EXERCISE PROMPT.
Copy the records below verbatim, from the first line through the line containing "TileDB offers a", inclusive, and output nothing else.

INPUT DATA.

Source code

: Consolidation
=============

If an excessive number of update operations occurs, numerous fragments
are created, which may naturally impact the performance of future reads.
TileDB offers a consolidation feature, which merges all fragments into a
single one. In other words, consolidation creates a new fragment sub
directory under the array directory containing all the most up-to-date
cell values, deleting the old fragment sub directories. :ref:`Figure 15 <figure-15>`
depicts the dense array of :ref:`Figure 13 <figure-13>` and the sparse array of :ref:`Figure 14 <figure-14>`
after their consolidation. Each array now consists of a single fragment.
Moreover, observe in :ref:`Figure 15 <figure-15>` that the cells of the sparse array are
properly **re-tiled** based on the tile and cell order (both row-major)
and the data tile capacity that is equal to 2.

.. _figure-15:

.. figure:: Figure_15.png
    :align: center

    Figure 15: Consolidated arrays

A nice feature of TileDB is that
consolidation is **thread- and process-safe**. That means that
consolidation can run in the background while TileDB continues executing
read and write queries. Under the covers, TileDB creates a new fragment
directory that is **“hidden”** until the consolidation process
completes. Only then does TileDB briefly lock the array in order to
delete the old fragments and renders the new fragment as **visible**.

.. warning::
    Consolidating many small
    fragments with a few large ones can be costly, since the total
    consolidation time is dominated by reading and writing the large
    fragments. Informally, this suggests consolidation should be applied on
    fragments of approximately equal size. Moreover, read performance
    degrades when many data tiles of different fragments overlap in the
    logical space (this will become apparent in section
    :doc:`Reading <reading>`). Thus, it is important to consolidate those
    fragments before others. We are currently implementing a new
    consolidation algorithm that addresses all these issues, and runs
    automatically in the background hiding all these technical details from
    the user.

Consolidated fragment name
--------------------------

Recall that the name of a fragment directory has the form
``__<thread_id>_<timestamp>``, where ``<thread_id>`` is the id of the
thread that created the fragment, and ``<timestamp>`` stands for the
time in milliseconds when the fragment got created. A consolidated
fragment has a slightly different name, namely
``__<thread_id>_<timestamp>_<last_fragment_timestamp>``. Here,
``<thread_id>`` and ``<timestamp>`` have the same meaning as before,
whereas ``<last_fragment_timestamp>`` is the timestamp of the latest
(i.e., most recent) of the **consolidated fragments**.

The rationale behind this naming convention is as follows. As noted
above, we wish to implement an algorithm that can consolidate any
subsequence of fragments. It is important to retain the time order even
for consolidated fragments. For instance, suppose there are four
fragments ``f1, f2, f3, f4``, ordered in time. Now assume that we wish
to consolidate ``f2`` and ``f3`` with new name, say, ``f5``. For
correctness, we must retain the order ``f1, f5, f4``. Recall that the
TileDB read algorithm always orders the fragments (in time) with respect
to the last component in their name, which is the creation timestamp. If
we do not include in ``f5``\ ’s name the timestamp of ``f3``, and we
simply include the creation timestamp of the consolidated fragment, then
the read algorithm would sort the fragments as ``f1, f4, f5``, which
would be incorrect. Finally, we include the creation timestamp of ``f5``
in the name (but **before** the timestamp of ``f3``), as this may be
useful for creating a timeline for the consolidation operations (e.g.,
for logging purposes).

SOLUTION TO THIS PROBLEM.
Source code

: Consolidation
=============

If an excessive number of update operations occurs, numerous fragments
are created, which may naturally impact the performance of future reads.
TileDB offers a consolidation feature, which merges all fragments into a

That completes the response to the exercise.